The Utah Legislature passed a comprehensive privacy bill last week that would make it the fourth state to pass such a law. The bill is modeled after the Virginia bill that passed in 2021 and does not include a private right of action.
Lawmakers in 29 states and D.C. have considered comprehensive privacy bills in 2022, with bills approved in one chamber so far in Florida, Indiana, Oklahoma, Washington, and Wisconsin.
3/25/22 update: Utah's privacy bill was signed by the Governor on 3/24/22, making it the fourth state to enact comprehensive privacy legislation in the last few years.
Utah is poised to become the fourth state to enact a comprehensive privacy law after the legislature approved legislation (UT SB 227) last week. If it is not vetoed by Governor Spencer Cox (R) within 20 days after he receives the bill, it becomes law, taking effect on December 31, 2023. The governor has not indicated any opposition to the bill.
The measure, known as the Utah Consumer Privacy Act, is based largely on the model enacted by Virginia last year, but with some business-friendly changes. Like privacy laws enacted in California, Colorado, and Virginia, the Utah bill would give consumers several rights over the personal information collected by businesses, including the right to access that information, delete that information, obtain a portable copy of the information, and opt out of the processing of the information for targeted advertising or sale to a third party.
Differences from Other Privacy Laws
However, the Utah version would depart from previous privacy laws in a few key ways:
The bill would only target larger companies, by applying the law only to those businesses in the state that reaches the annual revenue threshold of $25 million and either (a) processes the data of at least 100,000 consumers or (b) derives 50 percent of gross revenues from the sale of data and control or process the data of at least 25,000 consumers. The privacy laws in Colorado and Virginia do not have annual revenue thresholds, and California’s law applies to both companies with $25 million in annual revenues, as well as companies that don’t meet the revenue threshold, but process the data of 50,000 consumers or derive 50 percent of revenues from the sale of data.
Unlike other states, the Utah bill would not give consumers a right to correct inaccurate personal information. The right to delete is also limited to just information the consumer provided to the business.
Consumers have the right to opt out of targeted advertising and the sale of information to third parties, but not the right to opt out of profiling, as the Virginia law provides. The bill also does not require businesses to recognize a global privacy control for opt-out requests like the California law.
Colorado and Virginia gave greater protections to certain “sensitive data,” requiring consent to be given before businesses processed that data. The Utah bill would not require consent before processing, only requiring notice to be given to the consumer with an opportunity to opt out. The Utah bill also provides that “sensitive data” does not include personal data that reveals racial or ethnic origin, if the personal data is processed by a video communication service provider, or information regarding an individual's medical history, mental or physical health condition, or medical treatment or diagnosis, if processed by a licensed health care provider.

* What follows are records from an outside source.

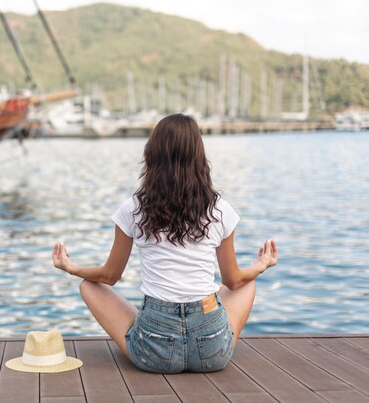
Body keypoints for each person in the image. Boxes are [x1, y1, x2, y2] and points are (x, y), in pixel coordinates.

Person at [52, 113, 278, 373]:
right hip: (211, 351)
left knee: (88, 286)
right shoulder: (219, 210)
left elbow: (109, 275)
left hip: (154, 352)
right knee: (246, 284)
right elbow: (233, 280)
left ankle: (155, 330)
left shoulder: (133, 209)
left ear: (152, 154)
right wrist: (261, 265)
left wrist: (72, 268)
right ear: (198, 156)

The Utah bill does not include a private right of action and would instead require the Utah Division of Consumer Protection (DCP) to investigate consumer complaints. DCP can refer certain cases to the state attorney general and businesses will be given a 30 day period to cure any violations. The two offices will prepare a report on the effectiveness of this enforcement scheme by July 1, 2025.
Other State Privacy Legislation in 2022
Additional states could join Utah and pass comprehensive privacy legislation this year. Currently, lawmakers in 29 states and D.C. are debating privacy legislation.

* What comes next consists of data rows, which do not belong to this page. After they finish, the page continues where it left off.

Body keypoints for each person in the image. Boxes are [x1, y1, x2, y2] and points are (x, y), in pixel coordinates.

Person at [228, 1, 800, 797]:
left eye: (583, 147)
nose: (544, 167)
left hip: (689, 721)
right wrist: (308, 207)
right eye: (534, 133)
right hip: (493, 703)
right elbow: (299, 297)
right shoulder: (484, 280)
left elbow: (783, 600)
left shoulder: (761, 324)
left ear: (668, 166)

Most legislation has seen little action, but a few states, highlighted below, have advanced legislation through one legislative chamber.
Indiana SB 358 passed its chamber of origin in early February, but failed to meet the deadline for a third reading in the House, and was not revived as the legislature adjourned this week.
Oklahoma HB 1602, which would require a consumer to opt in to have their information sold to a third party, passed the House last year but was bottled up in the Senate Judiciary Committee. That bill is technically still alive, but the sponsor has moved on to introduce OK HB 2969, which was amended to include much of the same language as HB 1602 and was unanimously approved by the House Technology Committee.
Wisconsin AB 957 was approved by the Assembly with mostly Republican support on a 59-37 vote but does not have a committee hearing scheduled in the Senate as they wind down their work with a scheduled adjournment set for March 10.